--- How to complete this task ---
Where "буется" occurs in a line of the entries below, copy that line.

--- Page images and extracted text ---
=== Section Start ===
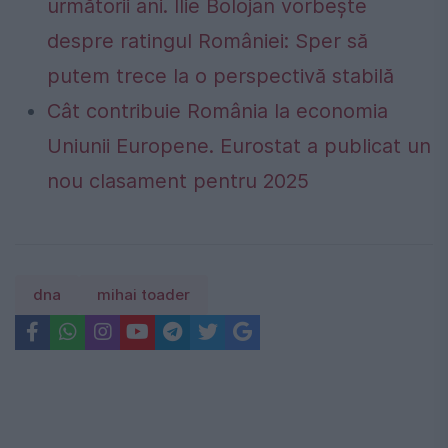
următorii ani. Ilie Bolojan vorbește
despre ratingul României: Sper să
putem trece la o perspectivă stabilă
Cât contribuie România la economia
Uniunii Europene. Eurostat a publicat un
nou clasament pentru 2025
dna
mihai toader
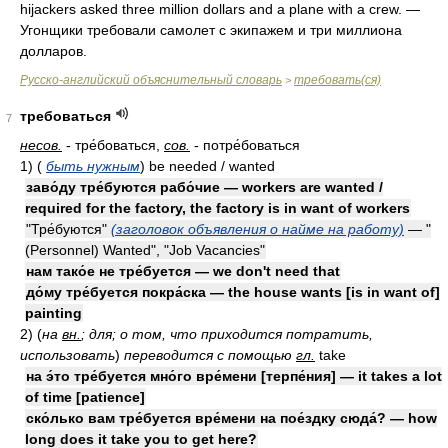
hijackers asked three million dollars and a plane with a crew. —
Угонщики требовали самолет с экипажем и три миллиона
долларов.
Русско-английский объяснительный словарь
требовать(ся)
>
требоваться
7
несов.
- тре́боваться,
сов.
- потре́боваться
1)
(
быть нужным
)
be needed / wanted
заво́ду тре́буются рабо́чие — workers are wanted /
required for the factory, the factory is in want of workers
"Тре́буются"
(заголовок объявления о найме на работу)
— "
(Personnel) Wanted", "Job Vacancies"
нам тако́е не тре́буется — we don't need that
до́му тре́буется покра́ска — the house wants [is in want of]
painting
2)
(
на
вн.
; для; о том, что приходится потратить,
использовать
)
переводится с помощью
гл.
take
на э́то тре́буется мно́го вре́мени [терпе́ния] — it takes a lot
of time [patience]
ско́лько вам тре́буется вре́мени на пое́здку сюда́? — how
long does it take you to get here?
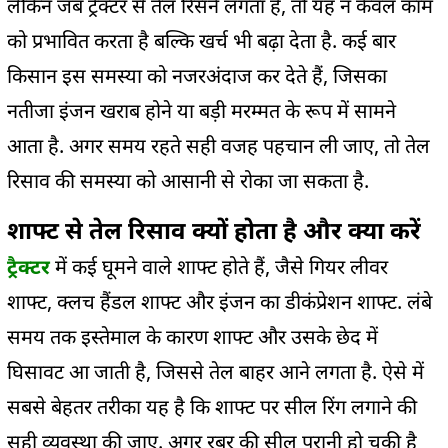
लेकिन जब ट्रैक्टर से तेल रिसने लगता है, तो यह न केवल काम
को प्रभावित करता है बल्कि खर्च भी बढ़ा देता है. कई बार
किसान इस समस्या को नजरअंदाज कर देते हैं, जिसका
नतीजा इंजन खराब होने या बड़ी मरम्मत के रूप में सामने
आता है. अगर समय रहते सही वजह पहचान ली जाए, तो तेल
रिसाव की समस्या को आसानी से रोका जा सकता है.
शाफ्ट से तेल रिसाव क्यों होता है और क्या करें
ट्रैक्टर
में कई घूमने वाले शाफ्ट होते हैं, जैसे गियर लीवर
शाफ्ट, क्लच हैंडल शाफ्ट और इंजन का डीकंप्रेशन शाफ्ट. लंबे
समय तक इस्तेमाल के कारण शाफ्ट और उसके छेद में
घिसावट आ जाती है, जिससे तेल बाहर आने लगता है. ऐसे में
सबसे बेहतर तरीका यह है कि शाफ्ट पर सील रिंग लगाने की
सही व्यवस्था की जाए. अगर रबर की सील पुरानी हो चुकी है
=== Section End ===
--- Response below ---
нам тако́е не тре́буется — we don't need that
до́му тре́буется покра́ска — the house wants [is in want of]
на э́то тре́буется мно́го вре́мени [терпе́ния] — it takes a lot
ско́лько вам тре́буется вре́мени на пое́здку сюда́? — how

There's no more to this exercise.